## EXERCISE
Please edit the listing below so that every "chart" becomes "graph", keeping all other text the same.

## Records from a collection
• • •

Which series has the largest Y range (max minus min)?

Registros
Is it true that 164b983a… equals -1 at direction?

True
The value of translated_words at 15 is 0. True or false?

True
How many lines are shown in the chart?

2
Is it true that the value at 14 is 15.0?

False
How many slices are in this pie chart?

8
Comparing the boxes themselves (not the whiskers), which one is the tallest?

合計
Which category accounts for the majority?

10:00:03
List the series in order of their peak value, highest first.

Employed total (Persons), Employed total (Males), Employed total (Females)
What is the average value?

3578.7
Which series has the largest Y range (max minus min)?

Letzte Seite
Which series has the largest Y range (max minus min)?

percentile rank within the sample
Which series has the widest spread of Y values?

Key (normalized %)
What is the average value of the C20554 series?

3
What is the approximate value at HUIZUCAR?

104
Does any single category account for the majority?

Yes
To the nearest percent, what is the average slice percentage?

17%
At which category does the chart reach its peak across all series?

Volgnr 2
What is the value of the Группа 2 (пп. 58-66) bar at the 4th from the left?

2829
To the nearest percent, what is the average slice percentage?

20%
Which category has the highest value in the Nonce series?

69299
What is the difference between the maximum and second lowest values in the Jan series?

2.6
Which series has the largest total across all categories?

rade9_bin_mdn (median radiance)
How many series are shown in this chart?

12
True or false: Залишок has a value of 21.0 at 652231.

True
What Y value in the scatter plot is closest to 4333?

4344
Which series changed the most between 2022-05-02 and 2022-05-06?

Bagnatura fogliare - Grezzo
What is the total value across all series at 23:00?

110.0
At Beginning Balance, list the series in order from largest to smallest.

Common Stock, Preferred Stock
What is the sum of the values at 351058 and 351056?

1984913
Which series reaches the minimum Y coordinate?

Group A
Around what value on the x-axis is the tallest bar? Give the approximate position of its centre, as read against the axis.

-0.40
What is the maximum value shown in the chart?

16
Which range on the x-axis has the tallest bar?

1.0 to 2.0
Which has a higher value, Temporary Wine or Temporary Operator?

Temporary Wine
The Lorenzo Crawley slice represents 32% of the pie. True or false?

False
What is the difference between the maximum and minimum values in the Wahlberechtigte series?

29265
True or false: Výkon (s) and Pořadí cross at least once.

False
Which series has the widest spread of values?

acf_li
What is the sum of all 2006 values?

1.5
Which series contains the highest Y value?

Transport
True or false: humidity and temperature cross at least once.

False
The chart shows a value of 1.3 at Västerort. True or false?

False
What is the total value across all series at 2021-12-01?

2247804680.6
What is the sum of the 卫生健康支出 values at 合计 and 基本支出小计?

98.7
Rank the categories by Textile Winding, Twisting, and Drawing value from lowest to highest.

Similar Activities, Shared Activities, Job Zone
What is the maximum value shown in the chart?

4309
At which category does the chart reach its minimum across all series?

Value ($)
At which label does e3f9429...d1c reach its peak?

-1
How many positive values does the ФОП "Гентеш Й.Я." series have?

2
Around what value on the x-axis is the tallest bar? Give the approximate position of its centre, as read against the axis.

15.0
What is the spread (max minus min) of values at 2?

• • •

## EXERCISE RESULT
Which series has the largest Y range (max minus min)?

Registros
Is it true that 164b983a… equals -1 at direction?

True
The value of translated_words at 15 is 0. True or false?

True
How many lines are shown in the graph?

2
Is it true that the value at 14 is 15.0?

False
How many slices are in this pie graph?

8
Comparing the boxes themselves (not the whiskers), which one is the tallest?

合計
Which category accounts for the majority?

10:00:03
List the series in order of their peak value, highest first.

Employed total (Persons), Employed total (Males), Employed total (Females)
What is the average value?

3578.7
Which series has the largest Y range (max minus min)?

Letzte Seite
Which series has the largest Y range (max minus min)?

percentile rank within the sample
Which series has the widest spread of Y values?

Key (normalized %)
What is the average value of the C20554 series?

3
What is the approximate value at HUIZUCAR?

104
Does any single category account for the majority?

Yes
To the nearest percent, what is the average slice percentage?

17%
At which category does the graph reach its peak across all series?

Volgnr 2
What is the value of the Группа 2 (пп. 58-66) bar at the 4th from the left?

2829
To the nearest percent, what is the average slice percentage?

20%
Which category has the highest value in the Nonce series?

69299
What is the difference between the maximum and second lowest values in the Jan series?

2.6
Which series has the largest total across all categories?

rade9_bin_mdn (median radiance)
How many series are shown in this graph?

12
True or false: Залишок has a value of 21.0 at 652231.

True
What Y value in the scatter plot is closest to 4333?

4344
Which series changed the most between 2022-05-02 and 2022-05-06?

Bagnatura fogliare - Grezzo
What is the total value across all series at 23:00?

110.0
At Beginning Balance, list the series in order from largest to smallest.

Common Stock, Preferred Stock
What is the sum of the values at 351058 and 351056?

1984913
Which series reaches the minimum Y coordinate?

Group A
Around what value on the x-axis is the tallest bar? Give the approximate position of its centre, as read against the axis.

-0.40
What is the maximum value shown in the graph?

16
Which range on the x-axis has the tallest bar?

1.0 to 2.0
Which has a higher value, Temporary Wine or Temporary Operator?

Temporary Wine
The Lorenzo Crawley slice represents 32% of the pie. True or false?

False
What is the difference between the maximum and minimum values in the Wahlberechtigte series?

29265
True or false: Výkon (s) and Pořadí cross at least once.

False
Which series has the widest spread of values?

acf_li
What is the sum of all 2006 values?

1.5
Which series contains the highest Y value?

Transport
True or false: humidity and temperature cross at least once.

False
The graph shows a value of 1.3 at Västerort. True or false?

False
What is the total value across all series at 2021-12-01?

2247804680.6
What is the sum of the 卫生健康支出 values at 合计 and 基本支出小计?

98.7
Rank the categories by Textile Winding, Twisting, and Drawing value from lowest to highest.

Similar Activities, Shared Activities, Job Zone
What is the maximum value shown in the graph?

4309
At which category does the graph reach its minimum across all series?

Value ($)
At which label does e3f9429...d1c reach its peak?

-1
How many positive values does the ФОП "Гентеш Й.Я." series have?

2
Around what value on the x-axis is the tallest bar? Give the approximate position of its centre, as read against the axis.

15.0
What is the spread (max minus min) of values at 2?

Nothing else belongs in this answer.